MOL Group upgrades 2019 guidance after robust Q3 results
- Full-year 2019 EBITDA guidance raised while capex guidance is unchanged
- Clean CCS EBITDA remained nearly flat (-3%) at USD 689 mn, bringing Q1-Q3 EBITDA to USD 1.84 bn
- Simplified free cash flow remained positive both in Q3 and year to date, despite organic capex nearly doubling year on year to USD 1.37bn as the company pushes forward with strategic transformational projects
- Downstream CCS EBITDA improved by 4% year-on-year basis and Upstream EBITDA decreased due to low hydrocarbon prices, but MOL’s integrated business model provides a natural hedge for oil and gas price volatility
- Consumer Services EBITDA rose by 15% in local currency terms and by 10% in USD
Budapest, 31October 2019 – Today, MOL Group announced its financial results for the third quarter of 2019. Despite a weaker macro environment and much lower oil and gas prices, strong Q3 EBITDA allows MOL Group to raise 2019 full year guidance to „around USD 2.4 bn” from „around USD 2.3 bn.
Upstream EBITDA declined to USD 235mn in Q3, reflecting lower oil and significantly lower gas prices. The volume of hydrocarbon production slightly decreased by 1 % year-on-year in Q3 and stood at 107,500 barrels of oil equivalent per day (boepd), but year to date production of 112 thousand boepd remains above the full-year guidance.
Downstream segment’s Clean CCS EBITDAimproved by 4 % to 272mn USD in the third quarter, as refinery margins rebounded from the H1 decrease. Motor fuel demand continued to expand by 3% in the relevant CEE region and supported the downstrem results. MOL’s biggest ever organic investment, polyol plant construction site works boosted up in Q3 and progresses as scheduled.
Consumer Services reached new all-time high quarterly result at USD 161mn, up by 10% year-on-year as both non-fuel and fuel margins expanded further, and the segment benefits from the strong regional fuel demand trends as well. MOL’s flagship Fresh Corner branded non-fuel concept rollout dynamically continues across the network, the number of reconstructed sites with Fresh Corners rose to 794 from 615 a year ago.
The Gas Midstream segment reached USD 27mn EBITDA in Q3, 8% higher than a year ago.

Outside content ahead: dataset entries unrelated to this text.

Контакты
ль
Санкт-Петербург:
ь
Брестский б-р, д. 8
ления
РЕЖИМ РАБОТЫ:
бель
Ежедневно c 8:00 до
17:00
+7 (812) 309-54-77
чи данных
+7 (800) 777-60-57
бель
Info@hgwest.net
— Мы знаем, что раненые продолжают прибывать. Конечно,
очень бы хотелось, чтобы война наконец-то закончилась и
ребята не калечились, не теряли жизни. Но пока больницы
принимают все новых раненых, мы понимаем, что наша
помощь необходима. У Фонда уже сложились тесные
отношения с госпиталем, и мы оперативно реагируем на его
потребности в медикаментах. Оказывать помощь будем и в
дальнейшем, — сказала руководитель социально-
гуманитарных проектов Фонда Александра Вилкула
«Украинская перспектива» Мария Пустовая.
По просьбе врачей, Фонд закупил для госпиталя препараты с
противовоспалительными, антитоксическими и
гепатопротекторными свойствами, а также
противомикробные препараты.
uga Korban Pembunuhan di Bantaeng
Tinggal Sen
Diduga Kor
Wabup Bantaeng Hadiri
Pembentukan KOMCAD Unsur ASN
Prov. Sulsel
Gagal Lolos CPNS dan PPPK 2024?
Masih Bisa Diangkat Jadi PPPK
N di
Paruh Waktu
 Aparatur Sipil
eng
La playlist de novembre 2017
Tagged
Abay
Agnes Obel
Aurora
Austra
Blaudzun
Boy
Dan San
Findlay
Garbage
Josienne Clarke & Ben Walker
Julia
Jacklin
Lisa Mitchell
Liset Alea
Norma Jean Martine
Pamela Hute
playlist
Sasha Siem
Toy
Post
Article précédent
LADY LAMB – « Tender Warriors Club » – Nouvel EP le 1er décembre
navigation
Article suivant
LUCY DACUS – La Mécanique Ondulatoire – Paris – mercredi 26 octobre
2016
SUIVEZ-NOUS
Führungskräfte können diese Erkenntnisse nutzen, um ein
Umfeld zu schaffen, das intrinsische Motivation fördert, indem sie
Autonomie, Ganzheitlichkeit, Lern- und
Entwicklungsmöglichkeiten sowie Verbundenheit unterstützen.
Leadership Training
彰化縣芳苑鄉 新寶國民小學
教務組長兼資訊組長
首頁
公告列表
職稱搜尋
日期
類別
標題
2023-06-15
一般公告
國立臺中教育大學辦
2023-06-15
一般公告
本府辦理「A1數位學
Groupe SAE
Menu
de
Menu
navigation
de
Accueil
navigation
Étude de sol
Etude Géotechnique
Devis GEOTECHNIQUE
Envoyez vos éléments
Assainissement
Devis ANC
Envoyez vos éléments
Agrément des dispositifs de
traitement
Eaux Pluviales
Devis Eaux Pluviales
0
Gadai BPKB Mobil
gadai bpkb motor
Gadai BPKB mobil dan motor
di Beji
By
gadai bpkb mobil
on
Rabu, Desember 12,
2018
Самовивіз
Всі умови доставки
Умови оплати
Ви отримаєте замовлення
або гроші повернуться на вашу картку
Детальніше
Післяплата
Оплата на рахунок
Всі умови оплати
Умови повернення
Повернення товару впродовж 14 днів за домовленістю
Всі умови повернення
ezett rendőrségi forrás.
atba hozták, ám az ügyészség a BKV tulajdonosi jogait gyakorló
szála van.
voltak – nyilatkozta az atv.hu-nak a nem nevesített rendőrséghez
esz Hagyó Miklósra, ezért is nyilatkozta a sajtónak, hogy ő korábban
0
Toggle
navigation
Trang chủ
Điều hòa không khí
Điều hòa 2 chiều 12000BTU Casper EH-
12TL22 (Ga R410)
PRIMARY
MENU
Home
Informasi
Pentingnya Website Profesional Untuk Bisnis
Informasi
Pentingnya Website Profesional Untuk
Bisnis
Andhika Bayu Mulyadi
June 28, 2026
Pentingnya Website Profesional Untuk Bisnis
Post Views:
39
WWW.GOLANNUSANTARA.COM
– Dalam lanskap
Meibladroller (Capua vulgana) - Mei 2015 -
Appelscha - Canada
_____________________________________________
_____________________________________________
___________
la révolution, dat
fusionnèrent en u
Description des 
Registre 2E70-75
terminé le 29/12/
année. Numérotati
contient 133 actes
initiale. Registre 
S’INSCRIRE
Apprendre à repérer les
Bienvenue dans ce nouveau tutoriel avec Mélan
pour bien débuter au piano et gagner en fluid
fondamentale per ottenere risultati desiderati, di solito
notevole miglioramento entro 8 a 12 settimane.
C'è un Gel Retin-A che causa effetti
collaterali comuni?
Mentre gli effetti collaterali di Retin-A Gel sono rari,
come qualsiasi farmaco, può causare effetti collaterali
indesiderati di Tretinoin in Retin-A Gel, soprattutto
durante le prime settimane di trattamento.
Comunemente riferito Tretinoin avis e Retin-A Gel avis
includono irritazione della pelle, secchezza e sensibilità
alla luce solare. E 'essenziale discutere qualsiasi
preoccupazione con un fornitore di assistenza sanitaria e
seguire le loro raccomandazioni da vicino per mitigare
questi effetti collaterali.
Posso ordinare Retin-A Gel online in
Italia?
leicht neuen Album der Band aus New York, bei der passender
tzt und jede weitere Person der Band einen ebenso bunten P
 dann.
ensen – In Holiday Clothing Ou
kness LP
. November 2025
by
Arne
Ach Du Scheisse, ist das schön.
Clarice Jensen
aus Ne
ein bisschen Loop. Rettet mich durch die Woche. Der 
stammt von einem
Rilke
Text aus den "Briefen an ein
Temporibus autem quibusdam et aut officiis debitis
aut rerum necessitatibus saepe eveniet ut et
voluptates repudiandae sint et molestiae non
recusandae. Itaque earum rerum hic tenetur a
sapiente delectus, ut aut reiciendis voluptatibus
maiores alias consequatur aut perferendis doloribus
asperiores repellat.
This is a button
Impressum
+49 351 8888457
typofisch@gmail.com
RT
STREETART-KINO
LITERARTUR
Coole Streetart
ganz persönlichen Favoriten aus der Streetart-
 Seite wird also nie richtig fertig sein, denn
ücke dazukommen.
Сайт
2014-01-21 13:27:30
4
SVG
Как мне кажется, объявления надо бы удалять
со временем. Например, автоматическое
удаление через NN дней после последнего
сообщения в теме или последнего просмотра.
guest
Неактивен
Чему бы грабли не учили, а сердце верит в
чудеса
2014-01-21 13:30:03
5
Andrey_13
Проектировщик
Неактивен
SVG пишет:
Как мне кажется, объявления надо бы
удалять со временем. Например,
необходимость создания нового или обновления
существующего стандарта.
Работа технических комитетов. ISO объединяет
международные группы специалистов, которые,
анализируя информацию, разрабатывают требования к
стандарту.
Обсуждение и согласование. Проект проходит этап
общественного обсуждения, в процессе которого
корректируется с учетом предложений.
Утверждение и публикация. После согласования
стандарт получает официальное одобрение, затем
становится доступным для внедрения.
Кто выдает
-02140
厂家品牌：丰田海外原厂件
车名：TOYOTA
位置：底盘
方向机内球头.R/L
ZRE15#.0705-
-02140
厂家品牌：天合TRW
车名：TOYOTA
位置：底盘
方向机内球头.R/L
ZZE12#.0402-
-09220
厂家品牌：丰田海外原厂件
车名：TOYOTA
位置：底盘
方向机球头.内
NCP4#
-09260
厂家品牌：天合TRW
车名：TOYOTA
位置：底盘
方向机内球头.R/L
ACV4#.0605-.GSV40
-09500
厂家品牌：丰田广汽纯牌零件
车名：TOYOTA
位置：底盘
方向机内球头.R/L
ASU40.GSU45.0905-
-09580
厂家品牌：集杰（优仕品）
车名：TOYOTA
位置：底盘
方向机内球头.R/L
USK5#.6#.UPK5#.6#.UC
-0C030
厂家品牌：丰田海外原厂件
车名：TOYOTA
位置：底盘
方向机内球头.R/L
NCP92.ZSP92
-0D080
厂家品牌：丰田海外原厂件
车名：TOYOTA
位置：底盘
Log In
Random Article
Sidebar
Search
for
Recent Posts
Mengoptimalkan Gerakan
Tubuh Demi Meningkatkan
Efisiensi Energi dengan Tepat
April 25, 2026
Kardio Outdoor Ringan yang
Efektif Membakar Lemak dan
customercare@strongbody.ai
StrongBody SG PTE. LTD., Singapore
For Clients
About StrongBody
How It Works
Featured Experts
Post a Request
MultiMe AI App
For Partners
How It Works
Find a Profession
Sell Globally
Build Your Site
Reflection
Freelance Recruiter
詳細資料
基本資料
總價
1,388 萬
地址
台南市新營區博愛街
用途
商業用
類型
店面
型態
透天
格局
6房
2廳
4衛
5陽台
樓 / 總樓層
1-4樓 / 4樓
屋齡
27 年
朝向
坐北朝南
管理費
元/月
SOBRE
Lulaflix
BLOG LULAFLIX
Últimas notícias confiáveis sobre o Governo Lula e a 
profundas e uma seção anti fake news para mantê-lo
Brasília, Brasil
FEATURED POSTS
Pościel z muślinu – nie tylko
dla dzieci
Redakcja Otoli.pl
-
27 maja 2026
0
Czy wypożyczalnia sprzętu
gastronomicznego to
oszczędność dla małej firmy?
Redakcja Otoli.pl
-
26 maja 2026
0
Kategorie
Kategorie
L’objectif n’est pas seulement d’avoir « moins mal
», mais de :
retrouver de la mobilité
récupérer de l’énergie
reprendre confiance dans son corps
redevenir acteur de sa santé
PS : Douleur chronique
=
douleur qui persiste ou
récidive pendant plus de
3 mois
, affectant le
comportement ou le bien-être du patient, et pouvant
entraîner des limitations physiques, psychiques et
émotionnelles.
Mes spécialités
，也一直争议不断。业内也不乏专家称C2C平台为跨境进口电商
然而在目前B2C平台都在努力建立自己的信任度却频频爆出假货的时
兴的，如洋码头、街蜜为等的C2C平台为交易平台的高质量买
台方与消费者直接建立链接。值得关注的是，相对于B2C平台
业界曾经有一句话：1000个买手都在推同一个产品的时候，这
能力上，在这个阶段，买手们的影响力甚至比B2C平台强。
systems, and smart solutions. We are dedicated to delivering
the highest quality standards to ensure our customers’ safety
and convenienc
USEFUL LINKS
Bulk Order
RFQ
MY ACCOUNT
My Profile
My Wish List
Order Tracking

Chairman-CEO Zsolt Hernádi commented the results: “The strong financial delivery of our resilient, integrated business model in the first 9 months allows us to upgrade our full-year 2019 Clean CCS EBITDA guidance to around USD 2.4bn (from around USD 2.3bn). We also continue to generate positive simplified free cash flow, thus fully funding even the nearly doubling organic investments, as we push forward with our strategic transformational projects. The flagship polyol plant remains on track and on schedule, with major construction site works boosted up in Q3 and overall completion now exceeding 35%.”
About MOL Group
MOL Group is an integrated, international oil and gas company, headquartered in Budapest, Hungary. It is active in over 40 countries with a dynamic international workforce of 25,000 people and a track record of more than 100 years in the industry. MOL’s exploration and production activities are supported by more than 75 years’ experience in the hydrocarbon field. At the moment, there are production activities in 8 countries and exploration assets in 13 countries. MOL Group operates four refineries and two petrochemicals plants under integrated supply chain management in Hungary, Slovakia and Croatia, and owns a network of 2,000 service stations across 10 countries in Central & South Eastern Europe.